**What to work on**
Every line below from the one with "html: <div>案件监督管理室</div> ->" through the one with "text: 上下拡大 ->" is to be repeated exactly, with no picture among them.

**Data**
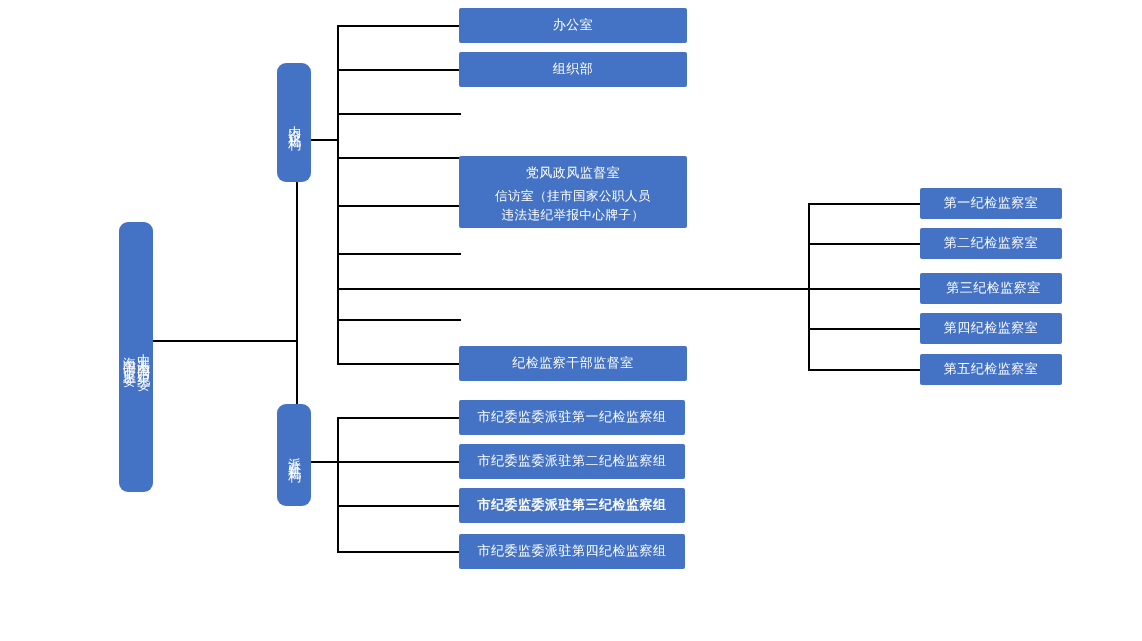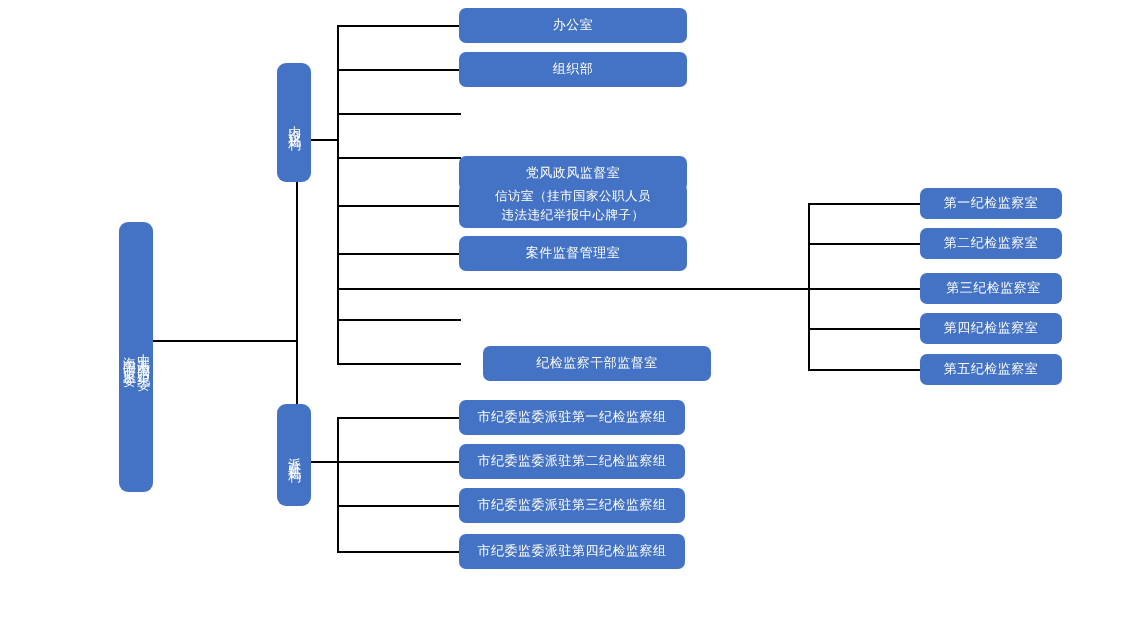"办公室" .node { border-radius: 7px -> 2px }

---

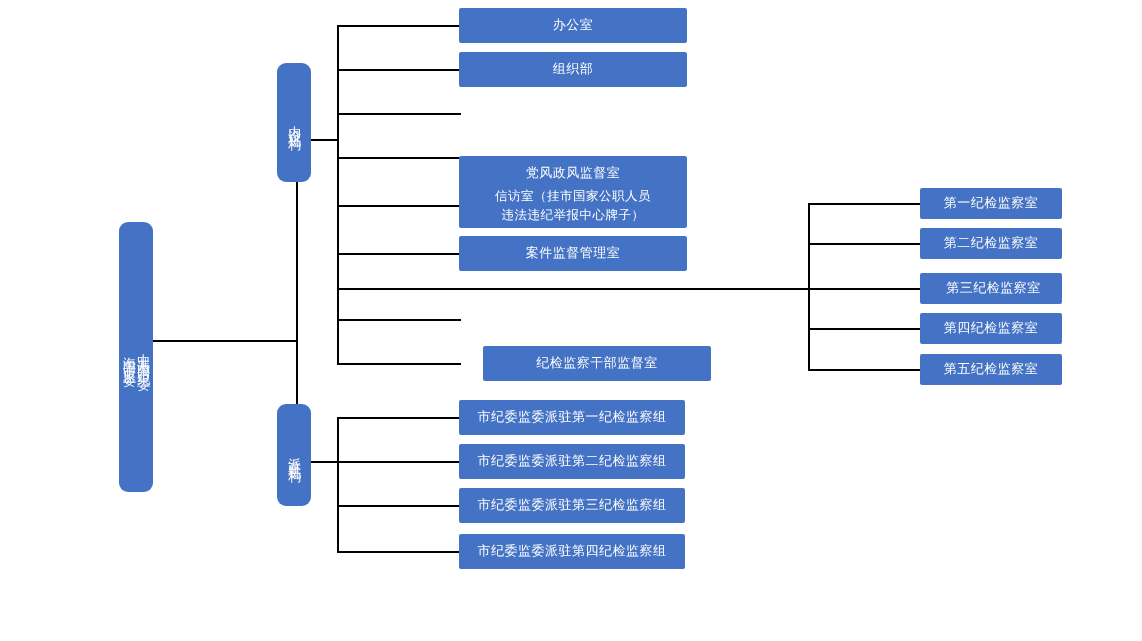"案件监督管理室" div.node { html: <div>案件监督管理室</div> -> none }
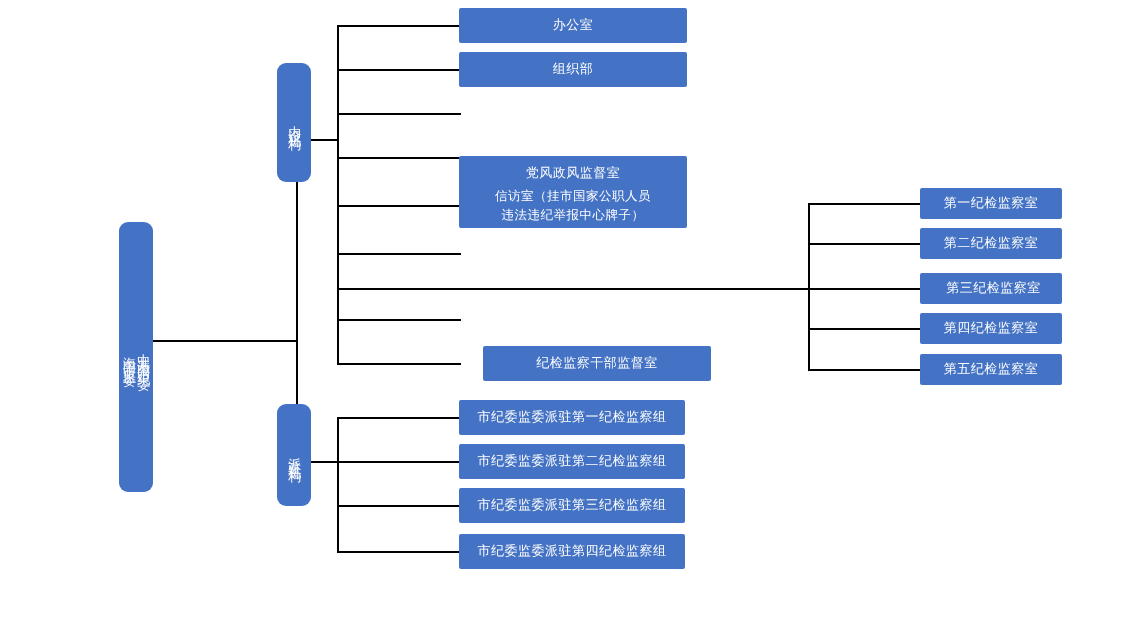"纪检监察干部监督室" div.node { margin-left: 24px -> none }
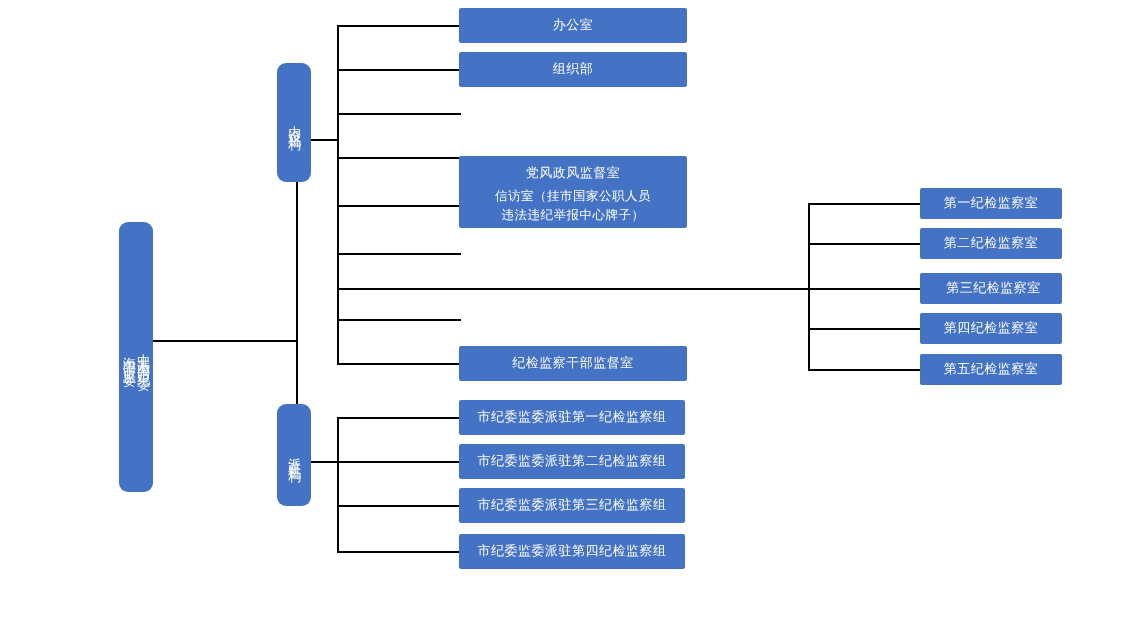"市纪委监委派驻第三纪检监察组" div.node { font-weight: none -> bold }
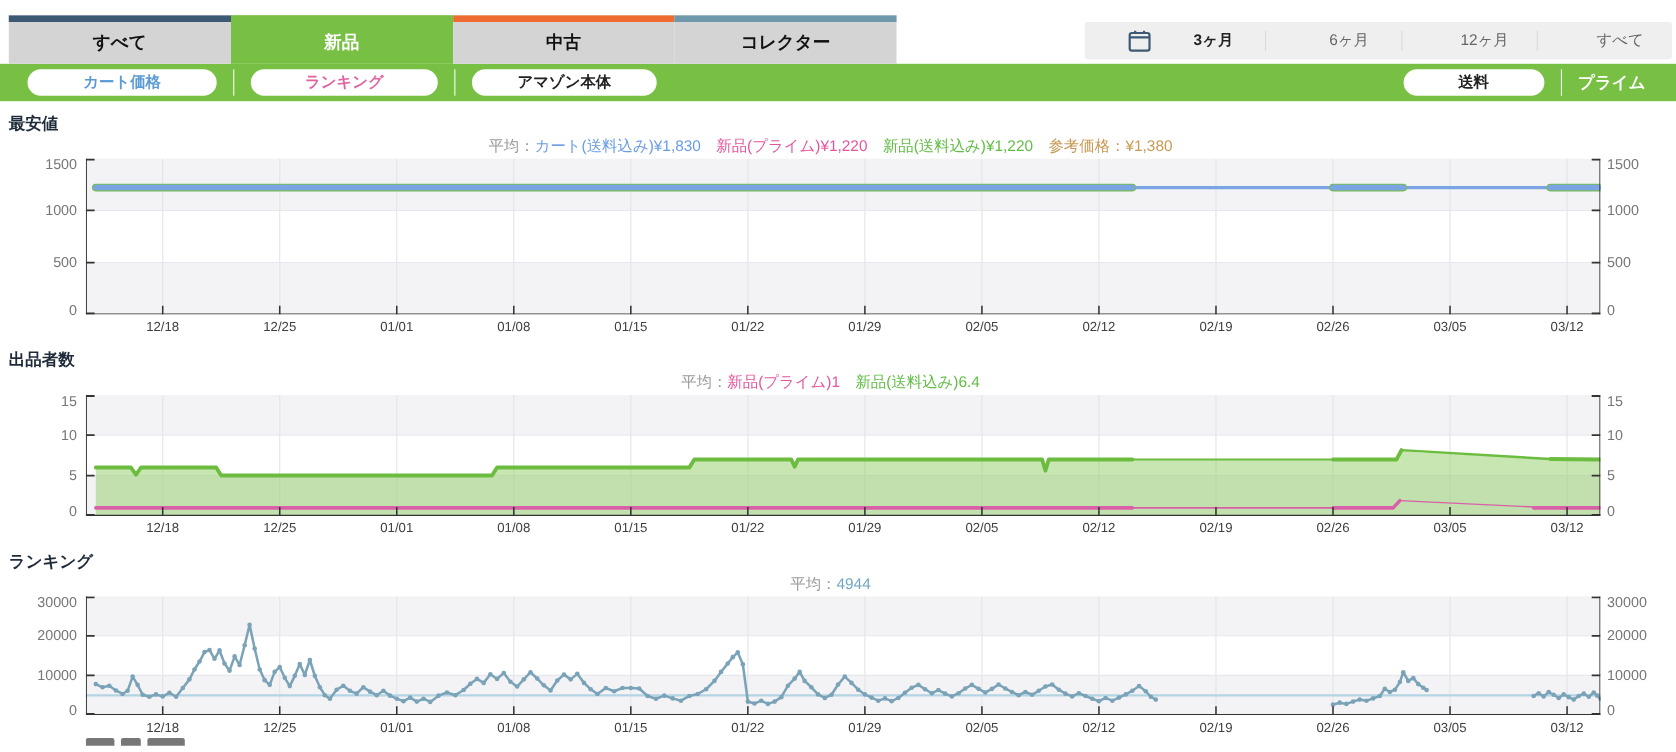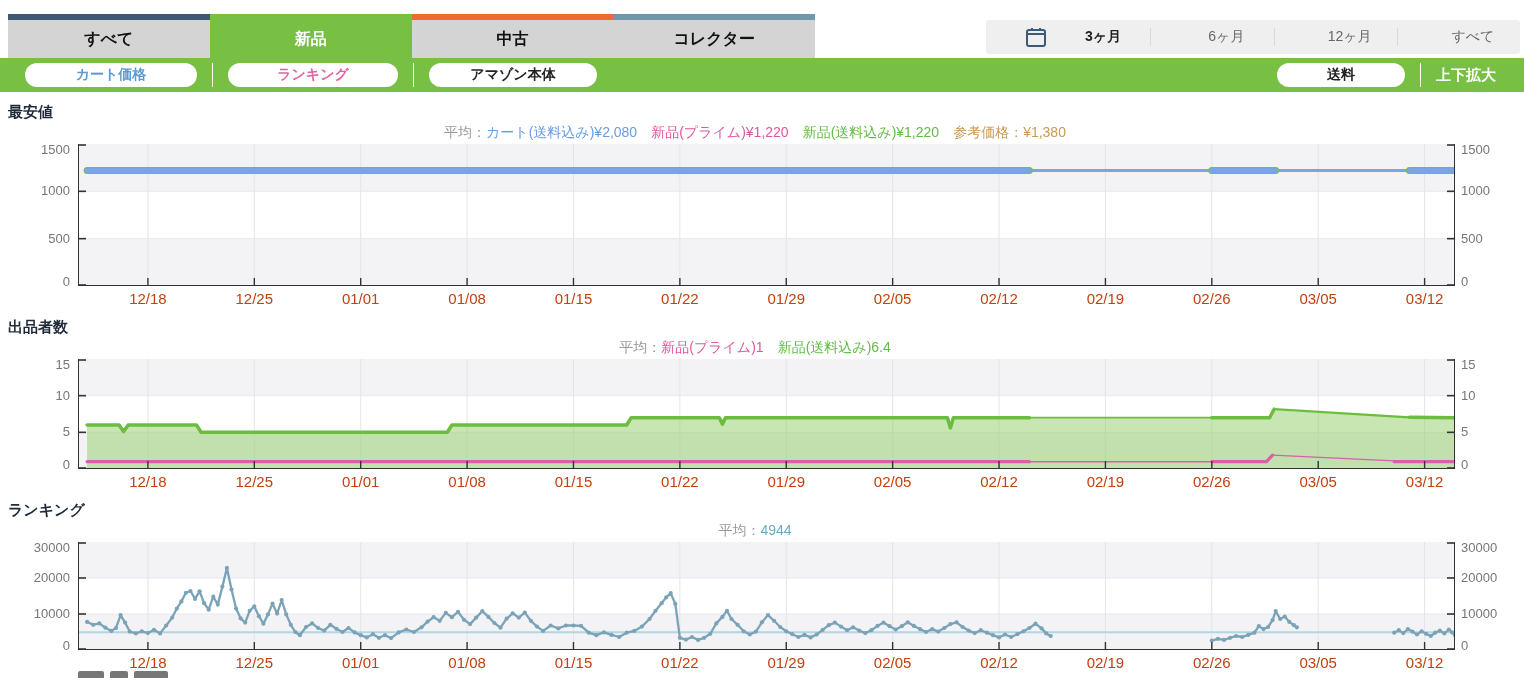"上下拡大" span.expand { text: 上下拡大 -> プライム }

---

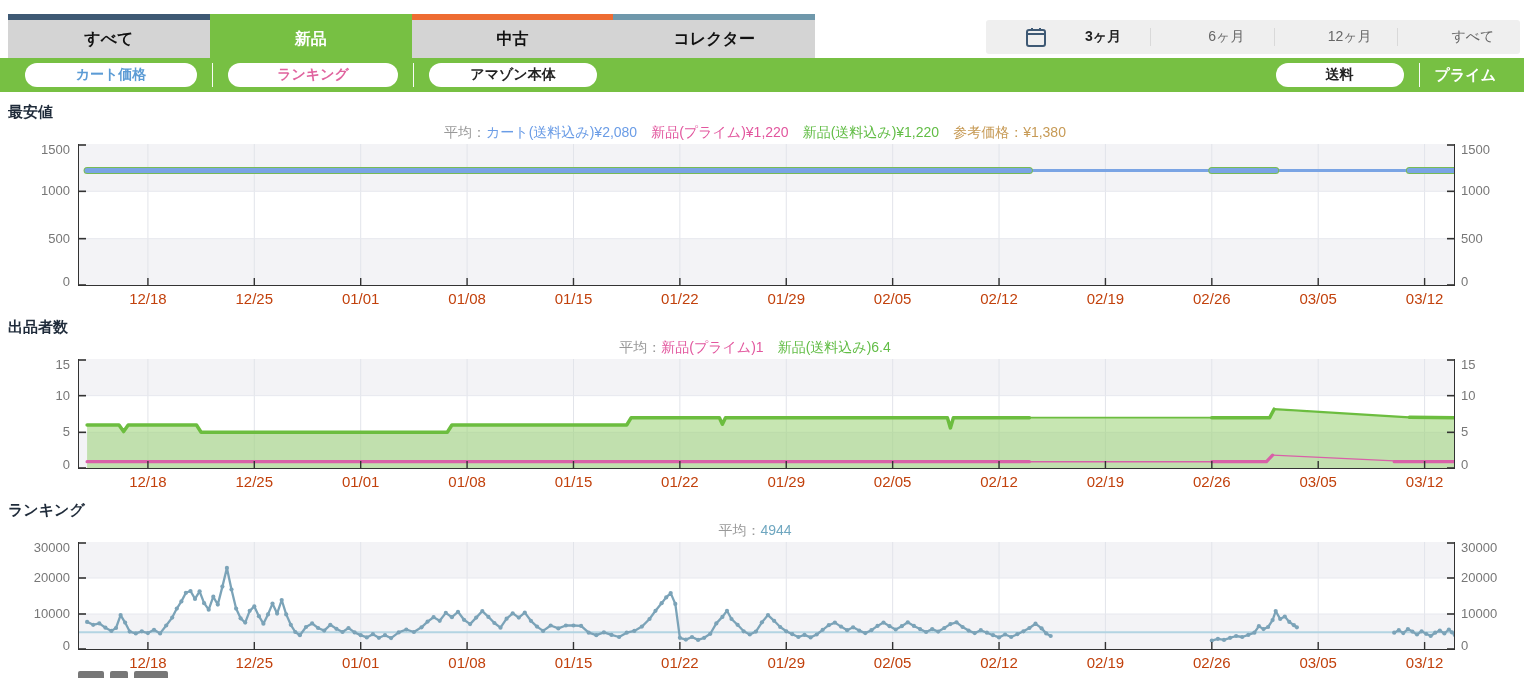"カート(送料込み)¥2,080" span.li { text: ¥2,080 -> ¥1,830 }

**Output**
"案件监督管理室" div.node { html: <div>案件监督管理室</div> -> none }
"纪检监察干部监督室" div.node { margin-left: 24px -> none }
"市纪委监委派驻第三纪检监察组" div.node { font-weight: none -> bold }
"上下拡大" span.expand { text: 上下拡大 -> プライム }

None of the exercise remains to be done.